15/09/2015
Une gauche raisonnable dans une époque qui ne l'est pas
Les éditorialistes n'ont pas profité de leurs vacances d'été pour changer de vision du monde. La crise boursière en Chine, la récession au Japon et au Brésil, la croissance américaine qui ne crée pas d'emplois, tout cela ne les a pas détourné de leur obsession : il faut réduire les déficits publics pour relancer la croissance. Et donc, mobiliser en cela des partis "réalistes", des gauches "raisonnables", des gauches de droite, quoi.

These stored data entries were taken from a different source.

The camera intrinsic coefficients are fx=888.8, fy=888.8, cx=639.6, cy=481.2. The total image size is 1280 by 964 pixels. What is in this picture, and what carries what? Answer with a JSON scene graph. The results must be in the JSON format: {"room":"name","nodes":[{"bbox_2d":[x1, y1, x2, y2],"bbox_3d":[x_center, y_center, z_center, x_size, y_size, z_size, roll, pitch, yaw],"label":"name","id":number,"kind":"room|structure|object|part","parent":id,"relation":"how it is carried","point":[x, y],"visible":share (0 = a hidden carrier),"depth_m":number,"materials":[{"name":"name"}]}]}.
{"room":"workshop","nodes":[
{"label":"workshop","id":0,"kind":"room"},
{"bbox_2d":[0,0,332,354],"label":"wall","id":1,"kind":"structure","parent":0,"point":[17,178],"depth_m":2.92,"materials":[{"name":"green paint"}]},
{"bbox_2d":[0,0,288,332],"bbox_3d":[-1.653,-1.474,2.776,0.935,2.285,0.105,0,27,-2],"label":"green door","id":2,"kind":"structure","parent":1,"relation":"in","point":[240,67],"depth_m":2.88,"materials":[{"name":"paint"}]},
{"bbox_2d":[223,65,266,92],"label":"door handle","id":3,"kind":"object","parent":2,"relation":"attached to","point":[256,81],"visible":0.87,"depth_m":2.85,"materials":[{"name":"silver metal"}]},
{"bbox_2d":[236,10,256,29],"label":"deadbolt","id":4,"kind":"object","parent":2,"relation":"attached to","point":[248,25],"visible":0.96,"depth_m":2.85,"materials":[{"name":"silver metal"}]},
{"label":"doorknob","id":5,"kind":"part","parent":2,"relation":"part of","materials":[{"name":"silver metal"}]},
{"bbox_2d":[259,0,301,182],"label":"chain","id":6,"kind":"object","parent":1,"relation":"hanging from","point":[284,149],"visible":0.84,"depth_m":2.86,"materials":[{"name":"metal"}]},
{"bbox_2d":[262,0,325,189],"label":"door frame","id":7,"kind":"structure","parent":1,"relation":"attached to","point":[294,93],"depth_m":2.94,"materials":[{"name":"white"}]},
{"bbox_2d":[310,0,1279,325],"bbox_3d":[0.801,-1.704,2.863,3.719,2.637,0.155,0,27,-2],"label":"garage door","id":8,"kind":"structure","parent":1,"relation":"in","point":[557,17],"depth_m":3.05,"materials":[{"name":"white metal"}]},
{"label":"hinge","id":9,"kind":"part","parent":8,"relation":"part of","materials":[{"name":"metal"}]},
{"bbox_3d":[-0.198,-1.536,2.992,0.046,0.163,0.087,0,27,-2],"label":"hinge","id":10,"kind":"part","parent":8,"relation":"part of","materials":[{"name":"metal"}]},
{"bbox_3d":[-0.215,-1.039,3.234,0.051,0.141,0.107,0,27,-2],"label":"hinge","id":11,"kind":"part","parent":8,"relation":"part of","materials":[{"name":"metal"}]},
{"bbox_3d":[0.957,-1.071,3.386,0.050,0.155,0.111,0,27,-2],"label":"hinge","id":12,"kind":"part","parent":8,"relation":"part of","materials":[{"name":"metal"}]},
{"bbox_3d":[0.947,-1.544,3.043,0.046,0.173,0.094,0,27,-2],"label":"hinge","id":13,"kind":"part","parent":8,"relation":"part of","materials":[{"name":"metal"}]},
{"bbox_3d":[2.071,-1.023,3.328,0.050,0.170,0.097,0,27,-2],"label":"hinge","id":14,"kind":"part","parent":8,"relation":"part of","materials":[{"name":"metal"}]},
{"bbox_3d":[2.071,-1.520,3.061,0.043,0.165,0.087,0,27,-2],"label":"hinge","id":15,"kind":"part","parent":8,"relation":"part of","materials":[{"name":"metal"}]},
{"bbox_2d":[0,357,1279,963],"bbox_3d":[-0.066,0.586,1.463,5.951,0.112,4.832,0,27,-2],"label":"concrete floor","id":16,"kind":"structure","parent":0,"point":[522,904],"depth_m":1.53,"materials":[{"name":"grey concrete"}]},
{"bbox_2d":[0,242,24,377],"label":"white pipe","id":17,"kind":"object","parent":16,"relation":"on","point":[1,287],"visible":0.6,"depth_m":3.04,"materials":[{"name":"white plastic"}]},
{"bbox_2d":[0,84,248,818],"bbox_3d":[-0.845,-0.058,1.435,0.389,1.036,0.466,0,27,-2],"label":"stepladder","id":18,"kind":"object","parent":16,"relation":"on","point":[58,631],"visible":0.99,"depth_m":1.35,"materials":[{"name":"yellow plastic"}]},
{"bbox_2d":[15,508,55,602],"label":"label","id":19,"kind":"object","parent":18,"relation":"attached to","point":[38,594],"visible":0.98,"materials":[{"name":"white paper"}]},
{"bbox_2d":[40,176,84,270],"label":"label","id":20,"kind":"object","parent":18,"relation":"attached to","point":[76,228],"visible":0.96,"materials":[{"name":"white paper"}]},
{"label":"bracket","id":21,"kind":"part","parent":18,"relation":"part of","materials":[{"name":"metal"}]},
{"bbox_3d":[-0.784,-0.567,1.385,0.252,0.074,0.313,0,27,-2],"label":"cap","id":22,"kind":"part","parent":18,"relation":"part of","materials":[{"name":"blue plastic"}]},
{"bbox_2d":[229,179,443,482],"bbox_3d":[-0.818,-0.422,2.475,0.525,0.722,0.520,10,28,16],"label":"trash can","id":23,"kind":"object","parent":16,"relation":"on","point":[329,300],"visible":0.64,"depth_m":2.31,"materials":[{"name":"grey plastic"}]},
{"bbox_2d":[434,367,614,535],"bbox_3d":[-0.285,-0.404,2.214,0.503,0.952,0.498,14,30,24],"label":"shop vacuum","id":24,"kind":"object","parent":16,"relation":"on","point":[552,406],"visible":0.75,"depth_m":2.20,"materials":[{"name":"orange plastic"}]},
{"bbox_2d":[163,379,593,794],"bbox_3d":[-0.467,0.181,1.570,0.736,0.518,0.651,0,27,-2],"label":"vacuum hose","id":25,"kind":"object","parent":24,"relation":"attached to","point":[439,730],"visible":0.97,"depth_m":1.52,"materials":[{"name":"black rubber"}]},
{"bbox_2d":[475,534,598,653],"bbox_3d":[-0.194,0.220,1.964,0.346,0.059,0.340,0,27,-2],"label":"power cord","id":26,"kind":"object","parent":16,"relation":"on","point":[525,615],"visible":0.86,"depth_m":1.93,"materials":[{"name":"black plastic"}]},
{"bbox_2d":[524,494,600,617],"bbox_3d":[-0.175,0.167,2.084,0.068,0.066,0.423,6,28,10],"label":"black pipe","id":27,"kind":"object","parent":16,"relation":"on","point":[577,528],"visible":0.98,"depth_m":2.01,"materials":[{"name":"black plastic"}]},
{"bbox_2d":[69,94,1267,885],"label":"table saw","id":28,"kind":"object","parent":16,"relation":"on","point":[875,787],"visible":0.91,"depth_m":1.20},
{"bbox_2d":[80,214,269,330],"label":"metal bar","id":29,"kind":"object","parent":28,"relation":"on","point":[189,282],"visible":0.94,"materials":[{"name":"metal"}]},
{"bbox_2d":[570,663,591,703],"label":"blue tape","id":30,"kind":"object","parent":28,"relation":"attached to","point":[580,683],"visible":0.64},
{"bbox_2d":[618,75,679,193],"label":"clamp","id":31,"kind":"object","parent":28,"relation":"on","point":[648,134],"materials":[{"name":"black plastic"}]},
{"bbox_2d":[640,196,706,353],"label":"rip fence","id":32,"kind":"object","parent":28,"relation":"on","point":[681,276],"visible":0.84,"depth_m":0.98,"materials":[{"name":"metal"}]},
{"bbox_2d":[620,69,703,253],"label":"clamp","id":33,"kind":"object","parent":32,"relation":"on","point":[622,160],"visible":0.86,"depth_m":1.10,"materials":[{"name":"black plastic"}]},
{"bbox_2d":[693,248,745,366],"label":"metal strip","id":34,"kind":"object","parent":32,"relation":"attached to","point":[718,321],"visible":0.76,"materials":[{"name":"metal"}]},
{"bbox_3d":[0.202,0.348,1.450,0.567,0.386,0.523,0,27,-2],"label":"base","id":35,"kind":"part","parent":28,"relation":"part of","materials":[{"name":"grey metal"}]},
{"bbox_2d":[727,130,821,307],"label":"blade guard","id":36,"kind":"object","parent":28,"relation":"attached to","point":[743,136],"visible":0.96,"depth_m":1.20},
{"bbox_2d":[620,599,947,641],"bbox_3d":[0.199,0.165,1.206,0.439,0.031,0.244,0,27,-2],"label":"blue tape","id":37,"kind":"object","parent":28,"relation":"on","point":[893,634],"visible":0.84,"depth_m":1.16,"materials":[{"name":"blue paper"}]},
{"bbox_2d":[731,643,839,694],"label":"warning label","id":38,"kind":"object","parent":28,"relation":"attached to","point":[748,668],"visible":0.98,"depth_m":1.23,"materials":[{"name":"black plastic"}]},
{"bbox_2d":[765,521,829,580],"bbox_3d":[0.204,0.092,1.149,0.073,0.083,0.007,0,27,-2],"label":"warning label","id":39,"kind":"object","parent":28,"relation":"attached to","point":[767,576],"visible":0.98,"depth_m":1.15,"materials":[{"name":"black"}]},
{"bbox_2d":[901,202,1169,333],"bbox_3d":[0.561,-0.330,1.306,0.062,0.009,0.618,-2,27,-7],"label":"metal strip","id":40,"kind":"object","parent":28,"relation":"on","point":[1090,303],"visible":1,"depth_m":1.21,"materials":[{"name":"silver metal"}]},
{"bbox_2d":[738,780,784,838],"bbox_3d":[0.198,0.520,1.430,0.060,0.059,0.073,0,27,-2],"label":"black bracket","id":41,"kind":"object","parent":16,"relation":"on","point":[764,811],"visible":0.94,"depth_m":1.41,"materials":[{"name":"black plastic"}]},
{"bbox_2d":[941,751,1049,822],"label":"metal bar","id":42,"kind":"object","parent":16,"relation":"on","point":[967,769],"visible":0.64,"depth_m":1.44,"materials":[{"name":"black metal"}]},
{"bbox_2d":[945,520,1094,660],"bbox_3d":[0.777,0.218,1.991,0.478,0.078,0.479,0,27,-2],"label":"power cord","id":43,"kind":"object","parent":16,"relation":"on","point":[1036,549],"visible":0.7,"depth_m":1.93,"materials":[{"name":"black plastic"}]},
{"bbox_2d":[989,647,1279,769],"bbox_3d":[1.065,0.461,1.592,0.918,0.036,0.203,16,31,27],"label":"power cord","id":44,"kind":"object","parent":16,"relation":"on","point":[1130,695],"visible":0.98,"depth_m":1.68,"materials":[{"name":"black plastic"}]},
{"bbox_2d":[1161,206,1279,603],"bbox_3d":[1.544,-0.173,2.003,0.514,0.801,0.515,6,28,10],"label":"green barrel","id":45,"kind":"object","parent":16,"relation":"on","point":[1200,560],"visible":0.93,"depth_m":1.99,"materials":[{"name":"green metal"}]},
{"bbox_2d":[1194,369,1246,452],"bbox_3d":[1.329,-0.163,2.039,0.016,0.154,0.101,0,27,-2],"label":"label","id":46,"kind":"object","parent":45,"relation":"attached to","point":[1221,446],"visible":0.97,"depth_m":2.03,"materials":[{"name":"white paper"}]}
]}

Nos amis publicistes, de Leparmentier à Beytout, clament que toute voix dissonante à la BCE, toute voix à gauche de Junker ou de Macron, n'est pas réaliste. Depuis deux ans, les électeurs les détrompent à chaque fois, avec Podemos, Syriza, le SNP, et désormais Corbyn. A chaque fois, le verdict est le même : pauvres électeurs, ils ne comprennent pas l'erreur qu'ils viennent de commettre. Ils ont voté pour le pire. Jamais nos amis libellistes ne se posent la question des racines de ces votes. Peut être que les jobs à 0 heures au Royaume Uni, à 1 euro en Allemagne, la loi Macron chez nous, tous détricotages de notre modèle social, de nos conceptions de l'Etat social, toutes mesures absolument inassociables à autre chose qu'à Reagan, toutes ces mesures ont fini par désespérer la gauche. Qui veut tourner le dos et tuer la social libéralisme, cet oxymore abscon politiquement et pourtant toujours fièrement arboré.
Ce qui est intéressant, dans l'opposition rhétorique des Chiens de Garde, c'est qu'ils anglent tous leurs attaques sur les questions identitaires. Forcément, leur doctrine économique et sociale est si émolliente, si évanescente, qu'ils n'ont rien à opposer fors un chimérique "pas réaliste" qui passe de moins en moins dans l'opinion publique. Alors, on exhibe un tweet antisémite d'un conseiller de Podemos, un ami peu fréquentable de Tsipras et désormais des soutiens trop ouvertement pro palestiniens de Corbyn. Comprenez par là, des amis pareils sont forcément symboliques d'une décadence morale et donc politique de ces partis. Personnellement, je ne connais pas lesdits conseillers, lesdits soutiens, mais je m'amuse de les voir exhumer à chaque fois par des chroniqueurs tout à coup pugnace. Que ne mettent-ils cette énergie investigatrice à disserter sur les raisons d'un désamour profond et durable entre les électeurs européens et les "progressistes", ce faux nez d'une droite honteuse. Well done Corbyn, quand on voit l'indécence de la City, on comprend que c'est ton heure. D'ailleurs, il ne s'est même pas présenté mais a été poussé par ses camarades qui ont estimé que son programme de lutte contre l'hyperprofit incarne l'époque. Espérons que cette lucidité se répandra bientôt dans la presse.